### Description of the task
Copy the data below exactly, omitting any picture it contains.

### Data entries
+ + + + + + +
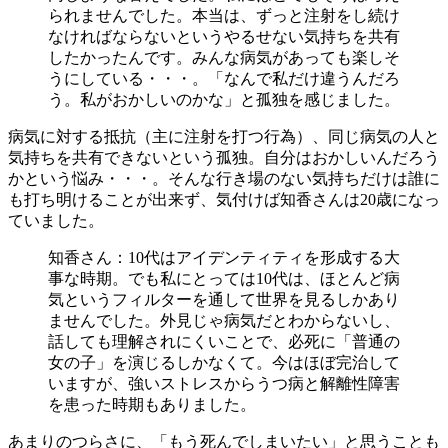
られませんでした。本当は、ずっと注射をし続け
なければならないというやるせない気持ちを共有
したかったんです。みんな病気があっても楽しそ
うにしている・・・。「なんで私だけ違うんだろ
う。私がおかしいのかな」と孤独を感じました。
病気に対する抵抗（主に注射を打つ行為）、同じ病気の人と
気持ちを共有できないという孤独。自分はおかしいんだろう
かという悩み・・・。そんな行き場のない気持ちだけは誰に
も打ち明けることが出来ず、気付けば知香さんは20歳になっ
ていました。
知香さん：10代はアイデンティティを形成する大
事な時期。でも私にとっては10代は、ほとんど病
気というフィルターを通して世界を見るしかあり
ませんでした。外見じゃ病気だとわからないし、
話しても理解されにくいことで、必死に「普通の
女の子」を演じるしかなくて。今はほぼ完治して
いますが、強いストレスからうつ病と解離性障害
を患った時期もありました。
あまりのつらさに、「もう死んでしまいたい」と思うことも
+ + + + + + +
### Result below
られませんでした。本当は、ずっと注射をし続け
なければならないというやるせない気持ちを共有
したかったんです。みんな病気があっても楽しそ
うにしている・・・。「なんで私だけ違うんだろ
う。私がおかしいのかな」と孤独を感じました。
病気に対する抵抗（主に注射を打つ行為）、同じ病気の人と
気持ちを共有できないという孤独。自分はおかしいんだろう
かという悩み・・・。そんな行き場のない気持ちだけは誰に
も打ち明けることが出来ず、気付けば知香さんは20歳になっ
ていました。
知香さん：10代はアイデンティティを形成する大
事な時期。でも私にとっては10代は、ほとんど病
気というフィルターを通して世界を見るしかあり
ませんでした。外見じゃ病気だとわからないし、
話しても理解されにくいことで、必死に「普通の
女の子」を演じるしかなくて。今はほぼ完治して
いますが、強いストレスからうつ病と解離性障害
を患った時期もありました。
あまりのつらさに、「もう死んでしまいたい」と思うことも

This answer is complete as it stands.